I had an insightful conversation the other day with a friend. The topic was shame really, about not being or doing things "green". This got me thinking that if we wrap ourselves up in the shame of not doing, or do certain things because of what others may think of us, then that is not maintainable. The action will not stick. Nor should we be ashamed of our progress, if we are not quite green homemaker of the year. You know? I make a lot of food from scratch and do a lot of intentionally good for the earth kind of things, so I think sometimes that might intimidate others? But I am not perfect, not a special green mama. So here is my confessional....not perfect indeed!
I don't hang out my laundry. I don't even have a clothes line. If I did, it would be a pain to walk heavy baskets of wet clothes form my second floor laundry room all the way outside. Then there is road dust, bird poop, and all sorts of other factors that just don't appeal to me. For this reason I have opted not to push the issue with my dearest.
I don't enjoy doing dishes by hand. I wish that I did, but I don't. I love <3 love my dishwasher.
I buy the good light bulbs that produce decent light. I hate florescent lights. Not to mention the toxicity of those florescent bulbs once they are done and off to the landfill and our watershed. I won't even pretend that people bother to take them to their stores to be recycled. It just does not happen.
I want to be a responsible person, but the reality of being "green" does not always fit every one's life. Maybe those things will come to me (likely not the light bulbs though) and years from now I will be happily hanging up wet undies with my dishpan hands, just like years ago when I thought I had to microwave food to make it safe to eat and now I don't and will never own one. I'm just not there yet.
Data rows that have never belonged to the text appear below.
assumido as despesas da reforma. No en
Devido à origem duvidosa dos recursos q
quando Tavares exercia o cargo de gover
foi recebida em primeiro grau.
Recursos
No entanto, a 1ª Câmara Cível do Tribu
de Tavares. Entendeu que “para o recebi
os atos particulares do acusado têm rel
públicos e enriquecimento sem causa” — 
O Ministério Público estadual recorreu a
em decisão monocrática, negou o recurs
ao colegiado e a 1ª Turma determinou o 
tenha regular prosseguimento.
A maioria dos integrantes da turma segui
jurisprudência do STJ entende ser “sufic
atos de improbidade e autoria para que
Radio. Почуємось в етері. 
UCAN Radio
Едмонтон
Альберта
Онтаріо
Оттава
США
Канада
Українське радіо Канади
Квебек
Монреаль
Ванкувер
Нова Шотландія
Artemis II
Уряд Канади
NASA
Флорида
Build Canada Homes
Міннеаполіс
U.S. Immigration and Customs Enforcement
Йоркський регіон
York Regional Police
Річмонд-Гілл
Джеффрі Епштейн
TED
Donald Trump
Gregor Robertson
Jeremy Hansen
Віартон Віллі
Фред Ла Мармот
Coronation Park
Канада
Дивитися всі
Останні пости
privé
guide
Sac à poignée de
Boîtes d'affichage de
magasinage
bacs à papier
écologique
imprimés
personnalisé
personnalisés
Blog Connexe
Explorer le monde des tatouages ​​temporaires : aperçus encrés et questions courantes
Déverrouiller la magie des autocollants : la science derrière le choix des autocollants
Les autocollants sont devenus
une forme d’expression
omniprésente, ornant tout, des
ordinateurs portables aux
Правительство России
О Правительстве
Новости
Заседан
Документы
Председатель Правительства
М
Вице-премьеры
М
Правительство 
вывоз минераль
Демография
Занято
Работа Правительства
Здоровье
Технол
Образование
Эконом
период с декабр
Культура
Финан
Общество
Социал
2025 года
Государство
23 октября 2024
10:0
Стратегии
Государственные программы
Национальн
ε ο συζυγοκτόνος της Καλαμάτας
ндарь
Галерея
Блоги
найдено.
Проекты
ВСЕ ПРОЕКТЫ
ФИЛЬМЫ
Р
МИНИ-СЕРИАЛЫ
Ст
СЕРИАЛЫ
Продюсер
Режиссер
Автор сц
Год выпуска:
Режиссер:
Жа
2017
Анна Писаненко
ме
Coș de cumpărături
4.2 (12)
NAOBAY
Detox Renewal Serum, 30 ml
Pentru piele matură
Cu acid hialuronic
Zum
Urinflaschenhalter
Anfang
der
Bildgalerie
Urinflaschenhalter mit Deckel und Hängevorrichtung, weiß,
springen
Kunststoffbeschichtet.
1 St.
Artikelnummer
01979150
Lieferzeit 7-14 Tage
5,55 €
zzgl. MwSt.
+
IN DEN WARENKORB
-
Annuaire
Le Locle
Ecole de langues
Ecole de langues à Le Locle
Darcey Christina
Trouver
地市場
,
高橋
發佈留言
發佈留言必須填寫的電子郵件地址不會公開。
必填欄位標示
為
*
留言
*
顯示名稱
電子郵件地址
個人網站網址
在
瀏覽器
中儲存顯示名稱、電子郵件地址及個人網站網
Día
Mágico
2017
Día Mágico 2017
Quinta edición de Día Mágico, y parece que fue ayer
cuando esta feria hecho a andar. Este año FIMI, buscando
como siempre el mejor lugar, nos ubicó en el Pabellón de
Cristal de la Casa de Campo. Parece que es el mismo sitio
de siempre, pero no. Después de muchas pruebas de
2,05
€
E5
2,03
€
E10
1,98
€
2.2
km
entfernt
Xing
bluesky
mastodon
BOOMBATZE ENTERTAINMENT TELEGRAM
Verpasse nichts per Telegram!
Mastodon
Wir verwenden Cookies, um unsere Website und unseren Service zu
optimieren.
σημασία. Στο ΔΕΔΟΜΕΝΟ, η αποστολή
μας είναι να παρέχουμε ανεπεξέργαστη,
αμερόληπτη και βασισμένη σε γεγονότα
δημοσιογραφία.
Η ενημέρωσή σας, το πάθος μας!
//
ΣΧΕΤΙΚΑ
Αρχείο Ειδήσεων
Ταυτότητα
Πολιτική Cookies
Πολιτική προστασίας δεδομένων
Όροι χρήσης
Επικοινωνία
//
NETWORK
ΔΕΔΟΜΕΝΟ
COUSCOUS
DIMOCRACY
It is because of this constantly changing mindset that I have come to understand more and judge less. I am not a lesser person or care less for the earth just because I have decided to opt for an HE dryer so conveniently placed in the room next to where all the clothes get shed and next to the other rooms they get put away. I do a lot more than most people because I can and have opportunity to. I have animals I am raising to eat in open air, I have a body of water in my care, I have children I am raising to care about these things too, and I have access to a life that those children can continue, inherit the earth in real terms.
What does matter is the actual, thoughtful living. I know that I should recycle soda cans even though there is no easy way to do so out here on the farm. I know that hanging laundry is a helpful task, and that doing dishes by hand can save water and money, I choose not to but I know the pros and cons in making that decision. That is different than just ignoring it, being ignorant of it, or just doing what is normal and easy. The choice needs to be mine and mine intrinsically.